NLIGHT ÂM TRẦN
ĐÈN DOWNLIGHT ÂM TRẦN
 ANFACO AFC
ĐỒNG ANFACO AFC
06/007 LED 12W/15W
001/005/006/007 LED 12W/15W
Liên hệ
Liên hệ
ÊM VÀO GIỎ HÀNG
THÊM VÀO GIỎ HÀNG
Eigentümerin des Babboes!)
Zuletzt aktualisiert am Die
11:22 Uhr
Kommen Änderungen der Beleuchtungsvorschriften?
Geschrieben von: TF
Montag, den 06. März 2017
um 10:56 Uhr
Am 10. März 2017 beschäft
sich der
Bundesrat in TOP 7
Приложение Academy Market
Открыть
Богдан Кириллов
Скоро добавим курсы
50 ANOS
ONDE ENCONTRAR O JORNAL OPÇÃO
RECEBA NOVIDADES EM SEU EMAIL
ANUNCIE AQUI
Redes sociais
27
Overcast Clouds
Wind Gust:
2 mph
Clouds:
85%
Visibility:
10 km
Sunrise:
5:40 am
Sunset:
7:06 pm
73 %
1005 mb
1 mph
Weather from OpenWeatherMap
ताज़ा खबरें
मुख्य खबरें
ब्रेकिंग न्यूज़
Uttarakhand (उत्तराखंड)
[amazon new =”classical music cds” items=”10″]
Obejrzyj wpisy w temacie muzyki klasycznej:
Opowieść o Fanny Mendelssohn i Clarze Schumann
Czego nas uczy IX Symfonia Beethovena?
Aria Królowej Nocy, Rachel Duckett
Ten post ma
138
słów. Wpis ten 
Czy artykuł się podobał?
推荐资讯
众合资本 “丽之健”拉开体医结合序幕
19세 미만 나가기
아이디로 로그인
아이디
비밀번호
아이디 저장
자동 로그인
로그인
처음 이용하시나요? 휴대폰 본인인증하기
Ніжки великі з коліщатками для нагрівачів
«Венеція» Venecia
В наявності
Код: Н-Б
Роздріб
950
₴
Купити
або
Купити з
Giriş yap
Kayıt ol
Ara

* **Try it**
Every one of the entries must be printed exactly.

* **Task answer**
NLIGHT ÂM TRẦN
ĐÈN DOWNLIGHT ÂM TRẦN
 ANFACO AFC
ĐỒNG ANFACO AFC
06/007 LED 12W/15W
001/005/006/007 LED 12W/15W
Liên hệ
Liên hệ
ÊM VÀO GIỎ HÀNG
THÊM VÀO GIỎ HÀNG
Eigentümerin des Babboes!)
Zuletzt aktualisiert am Die
11:22 Uhr
Kommen Änderungen der Beleuchtungsvorschriften?
Geschrieben von: TF
Montag, den 06. März 2017
um 10:56 Uhr
Am 10. März 2017 beschäft
sich der
Bundesrat in TOP 7
Приложение Academy Market
Открыть
Богдан Кириллов
Скоро добавим курсы
50 ANOS
ONDE ENCONTRAR O JORNAL OPÇÃO
RECEBA NOVIDADES EM SEU EMAIL
ANUNCIE AQUI
Redes sociais
27
Overcast Clouds
Wind Gust:
2 mph
Clouds:
85%
Visibility:
10 km
Sunrise:
5:40 am
Sunset:
7:06 pm
73 %
1005 mb
1 mph
Weather from OpenWeatherMap
ताज़ा खबरें
मुख्य खबरें
ब्रेकिंग न्यूज़
Uttarakhand (उत्तराखंड)
[amazon new =”classical music cds” items=”10″]
Obejrzyj wpisy w temacie muzyki klasycznej:
Opowieść o Fanny Mendelssohn i Clarze Schumann
Czego nas uczy IX Symfonia Beethovena?
Aria Królowej Nocy, Rachel Duckett
Ten post ma
138
słów. Wpis ten 
Czy artykuł się podobał?
推荐资讯
众合资本 “丽之健”拉开体医结合序幕
19세 미만 나가기
아이디로 로그인
아이디
비밀번호
아이디 저장
자동 로그인
로그인
처음 이용하시나요? 휴대폰 본인인증하기
Ніжки великі з коліщатками для нагрівачів
«Венеція» Venecia
В наявності
Код: Н-Б
Роздріб
950
₴
Купити
або
Купити з
Giriş yap
Kayıt ol
Ara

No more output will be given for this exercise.